** WHAT YOU HAVE TO DO **
Beginning with the line containing "If the above", give every line again exactly as it is, ending with the last line of the entries.

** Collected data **
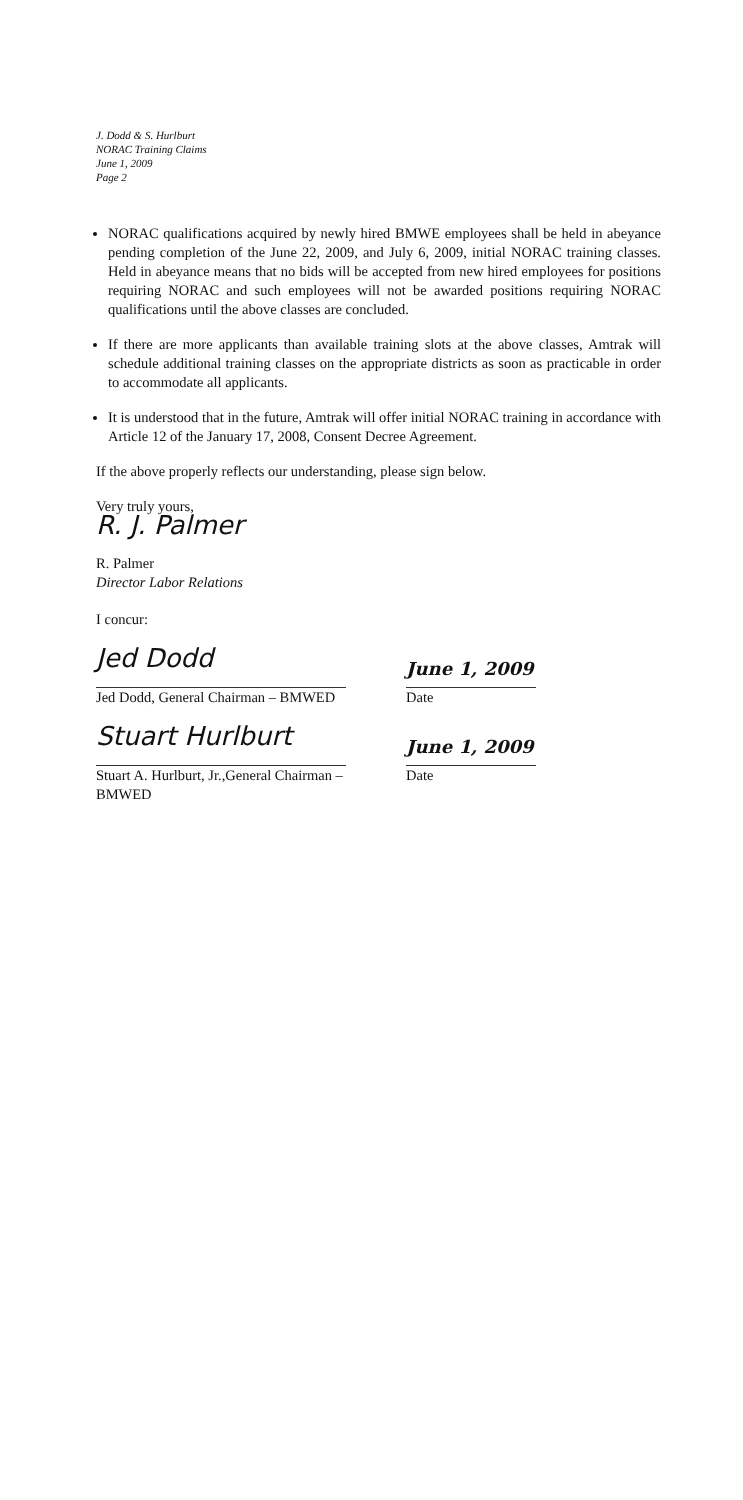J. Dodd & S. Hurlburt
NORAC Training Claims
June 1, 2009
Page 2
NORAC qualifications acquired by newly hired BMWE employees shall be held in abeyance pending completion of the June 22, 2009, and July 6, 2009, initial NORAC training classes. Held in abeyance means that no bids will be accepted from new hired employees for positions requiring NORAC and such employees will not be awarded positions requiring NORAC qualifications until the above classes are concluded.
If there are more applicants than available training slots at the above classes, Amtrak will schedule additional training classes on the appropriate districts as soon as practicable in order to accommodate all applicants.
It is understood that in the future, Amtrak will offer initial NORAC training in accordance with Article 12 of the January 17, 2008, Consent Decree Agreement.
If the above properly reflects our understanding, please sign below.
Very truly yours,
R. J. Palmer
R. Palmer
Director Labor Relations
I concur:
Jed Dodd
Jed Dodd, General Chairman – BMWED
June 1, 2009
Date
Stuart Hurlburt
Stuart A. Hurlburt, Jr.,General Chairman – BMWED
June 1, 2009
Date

** EXERCISE OUTPUT **
If the above properly reflects our understanding, please sign below.
Very truly yours,
R. J. Palmer
R. Palmer
Director Labor Relations
I concur:
Jed Dodd
Jed Dodd, General Chairman – BMWED
June 1, 2009
Date
Stuart Hurlburt
Stuart A. Hurlburt, Jr.,General Chairman – BMWED
June 1, 2009
Date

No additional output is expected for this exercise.